The proposed line would be Canada's first high-speed railway. The project page describes approximately 1,000 kilometres of dedicated and electrified track linking Toronto, Ottawa, Montreal, and Quebec City, with trains reaching speeds of up to 300 kilometres an hour.
The transportation case is built around travel time, frequency, and capacity. The project page says some routes could see departures every 30 minutes during peak hours and that the system could serve up to 43 million passengers annually.
The economic case is also explicit. The office says ALTO could create up to 51,000 jobs over 10 years and provide a lasting increase in annual GDP of up to 1.1%.
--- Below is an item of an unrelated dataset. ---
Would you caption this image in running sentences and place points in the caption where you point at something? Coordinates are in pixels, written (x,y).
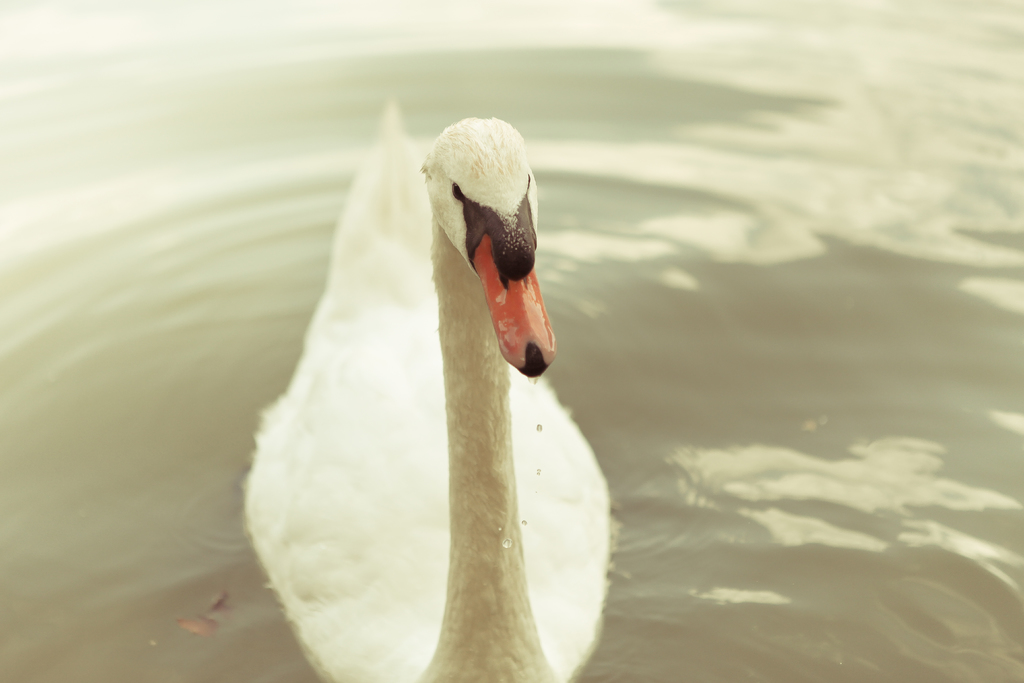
In this picture we can see a bird (455,422) in the water (729,256).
Housing is part of the federal rationale. The project page says the corridor could help enable the development of 63,000 homes by improving connections between communities and major employment centres.
The environmental claim is that the line could reduce road traffic by the equivalent of about 100,000 cars annually and generate up to 39 million tonnes of carbon dioxide emissions savings.
Budget 2025 proposed legislation to accelerate ALTO's development. That makes the project more than a transportation idea; it is now tied to federal project approval, capital planning, and the government's wider productivity and infrastructure agenda.
For ReFocus Tax coverage, ALTO belongs in infrastructure because projects of this scale affect public borrowing, capital allocation, regional housing capacity, labour mobility, and the economic base that supports future tax revenue.